Essa tríplice narrativa, esse cinema de estilhaço, é o que conduz os homens e a mulher de Ferrara ao reencontro com a fé. Um filme para se ver com o coração, enfim.

4) Medos Privados em Lugares Públicos



Ao longo de sua carreira, Alain Resnais se especializou em filmes-labirintos: no início foram os labirintos da memória com “Hiroshima, meu Amor” ou “O ano passado em Marienbad”, e, recentemente, os labirintos de canções no musical “Amores Parisienses”.

Com seu último filme, o veterano francês investe em labirintos do coração, nas paixões dos personagens errantes que insistem em se distanciarem. Resnais se interessa aqui pelos descaminhos do coração, de amores afastados por um quarto dividido em dois, no início do filme, ou pela neve que se espalha na tela a cada transição das tramas que correm paralelamente. Labirintos que ainda nos fascinam.

:: Dados fornecidos ::
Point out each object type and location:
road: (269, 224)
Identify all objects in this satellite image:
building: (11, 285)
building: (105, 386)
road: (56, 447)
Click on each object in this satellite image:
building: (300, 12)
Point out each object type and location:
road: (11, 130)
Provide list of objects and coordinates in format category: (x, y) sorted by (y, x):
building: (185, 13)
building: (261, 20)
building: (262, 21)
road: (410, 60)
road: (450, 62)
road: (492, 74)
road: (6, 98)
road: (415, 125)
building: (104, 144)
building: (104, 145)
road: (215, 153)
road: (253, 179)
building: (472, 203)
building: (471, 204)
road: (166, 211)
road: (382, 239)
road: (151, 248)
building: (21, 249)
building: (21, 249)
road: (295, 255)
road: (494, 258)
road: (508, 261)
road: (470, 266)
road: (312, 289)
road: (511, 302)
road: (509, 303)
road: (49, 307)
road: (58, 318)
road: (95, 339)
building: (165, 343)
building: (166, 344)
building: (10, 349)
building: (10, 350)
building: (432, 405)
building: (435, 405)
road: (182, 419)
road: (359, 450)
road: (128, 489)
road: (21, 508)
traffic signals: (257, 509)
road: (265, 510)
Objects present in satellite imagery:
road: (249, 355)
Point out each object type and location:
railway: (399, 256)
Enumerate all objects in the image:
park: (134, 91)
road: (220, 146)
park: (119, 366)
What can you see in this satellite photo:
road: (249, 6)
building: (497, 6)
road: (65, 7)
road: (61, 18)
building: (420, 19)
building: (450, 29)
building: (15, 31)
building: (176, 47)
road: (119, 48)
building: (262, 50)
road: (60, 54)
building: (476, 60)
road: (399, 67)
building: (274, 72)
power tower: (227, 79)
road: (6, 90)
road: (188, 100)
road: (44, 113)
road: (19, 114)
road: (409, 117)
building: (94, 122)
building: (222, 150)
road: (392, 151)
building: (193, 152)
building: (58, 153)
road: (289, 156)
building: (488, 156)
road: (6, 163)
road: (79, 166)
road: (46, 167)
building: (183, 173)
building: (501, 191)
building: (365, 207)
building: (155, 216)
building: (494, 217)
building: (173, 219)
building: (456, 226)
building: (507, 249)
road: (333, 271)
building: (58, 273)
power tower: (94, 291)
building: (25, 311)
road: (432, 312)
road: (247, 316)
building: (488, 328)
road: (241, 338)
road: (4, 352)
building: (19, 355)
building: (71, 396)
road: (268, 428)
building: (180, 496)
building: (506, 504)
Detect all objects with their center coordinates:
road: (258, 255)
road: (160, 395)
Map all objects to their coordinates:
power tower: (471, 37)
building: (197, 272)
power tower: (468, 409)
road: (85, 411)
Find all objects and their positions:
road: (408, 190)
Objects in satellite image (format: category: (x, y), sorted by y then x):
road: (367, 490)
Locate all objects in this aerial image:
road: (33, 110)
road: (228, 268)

:: Tarefa ::
Atualize o trecho do documento, começando em "Ao longo de" e seguindo até "ainda nos fascinam.", com "veterano francês" substituído por "cineasta francês". A listagem provém de uma fonte distinta daquela do trecho do documento.

:: Resolução ::
Ao longo de sua carreira, Alain Resnais se especializou em filmes-labirintos: no início foram os labirintos da memória com “Hiroshima, meu Amor” ou “O ano passado em Marienbad”, e, recentemente, os labirintos de canções no musical “Amores Parisienses”.

Com seu último filme, o cineasta francês investe em labirintos do coração, nas paixões dos personagens errantes que insistem em se distanciarem. Resnais se interessa aqui pelos descaminhos do coração, de amores afastados por um quarto dividido em dois, no início do filme, ou pela neve que se espalha na tela a cada transição das tramas que correm paralelamente. Labirintos que ainda nos fascinam.